Yes, it is its own kind of a game—sometimes more a visual novel than a game, with huge long blocks of text. (Much longer than I remember in the original, which also had long blocks.) But if you’re going to have those blocks of text, and you’re going to release your game for consoles, make sure your font works well for consoles. Playing from my couch, (but on a big HD screen) everything would be fine… until I got to some wall o’ text and go ‘What? Did I suddenly get old?’ I think there’s a big font choice somewhere, but I’ve literally never had illegible fonts until this game. Playtesting. Do it.
There’s combat immediately, then no combat for hours. (Even if I hadn’t gotten stuck looking for a place to sleep.) This is not subverting expectations, it’s frustrating them: I’ve been slowly rewarded with a huge collection of weapons choices for all my characters, but there’s been no combat. If I need to pick between weapons, you have to give me a chance to use them.
I wanted to love this game so much. I came in to the experience with a great deal of good will, and a willingness to forgive flaws. (Some of the saltiness above only comes after I look back and examine the bad choices they made along the way.)
Eventually, picking up Torment: Tides of Numenera started feeling like a chore.

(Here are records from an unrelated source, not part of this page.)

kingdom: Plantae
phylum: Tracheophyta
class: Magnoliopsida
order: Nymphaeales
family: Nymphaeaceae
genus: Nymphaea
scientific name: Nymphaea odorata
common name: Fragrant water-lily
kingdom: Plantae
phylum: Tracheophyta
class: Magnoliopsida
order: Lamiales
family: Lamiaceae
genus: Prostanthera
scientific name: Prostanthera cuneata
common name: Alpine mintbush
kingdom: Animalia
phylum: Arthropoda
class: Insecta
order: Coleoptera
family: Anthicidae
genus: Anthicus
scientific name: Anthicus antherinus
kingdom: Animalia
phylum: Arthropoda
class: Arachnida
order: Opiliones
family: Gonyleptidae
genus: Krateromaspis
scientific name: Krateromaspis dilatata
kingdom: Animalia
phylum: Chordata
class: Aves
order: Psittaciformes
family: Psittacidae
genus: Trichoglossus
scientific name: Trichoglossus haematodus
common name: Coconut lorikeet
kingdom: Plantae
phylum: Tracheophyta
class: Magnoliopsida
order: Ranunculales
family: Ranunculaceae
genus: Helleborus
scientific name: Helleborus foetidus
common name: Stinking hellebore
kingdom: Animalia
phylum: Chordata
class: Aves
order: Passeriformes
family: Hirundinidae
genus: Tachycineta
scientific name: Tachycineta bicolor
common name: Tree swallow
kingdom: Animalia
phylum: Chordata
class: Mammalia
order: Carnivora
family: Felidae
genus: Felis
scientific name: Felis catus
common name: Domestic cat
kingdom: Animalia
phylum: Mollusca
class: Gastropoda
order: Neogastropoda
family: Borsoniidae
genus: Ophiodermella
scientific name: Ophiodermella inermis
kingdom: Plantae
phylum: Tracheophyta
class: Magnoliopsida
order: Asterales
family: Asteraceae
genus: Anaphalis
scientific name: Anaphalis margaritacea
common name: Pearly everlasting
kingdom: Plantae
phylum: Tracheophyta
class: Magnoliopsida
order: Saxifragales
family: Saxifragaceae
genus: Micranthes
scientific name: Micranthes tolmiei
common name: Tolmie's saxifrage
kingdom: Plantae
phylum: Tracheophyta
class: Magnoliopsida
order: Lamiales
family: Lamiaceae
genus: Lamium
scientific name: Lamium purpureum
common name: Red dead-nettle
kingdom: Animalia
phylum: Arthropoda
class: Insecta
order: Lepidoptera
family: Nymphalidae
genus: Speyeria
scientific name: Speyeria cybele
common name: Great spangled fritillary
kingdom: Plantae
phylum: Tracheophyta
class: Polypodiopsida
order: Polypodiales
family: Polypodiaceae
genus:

I thought, “I need to give this another couple hours to turn things around. I need to love this.” But I didn’t love it. I realized I was playing it for nostalgia, not enjoyment. Torment didn’t live up to its name: it wasn’t torment to play, but it also was not a worthy successor to Planescape: Torment.
We think of nostalgia as a longing for an old time or good memories. Literally is comes from Greek roots for ‘returning home’ and ‘pain’. I came in to this game looking for the former, and I found the latter. Bad memories and disappointment now live alongside my old good memories and fondness. The magic is gone. Did. Not. Finish.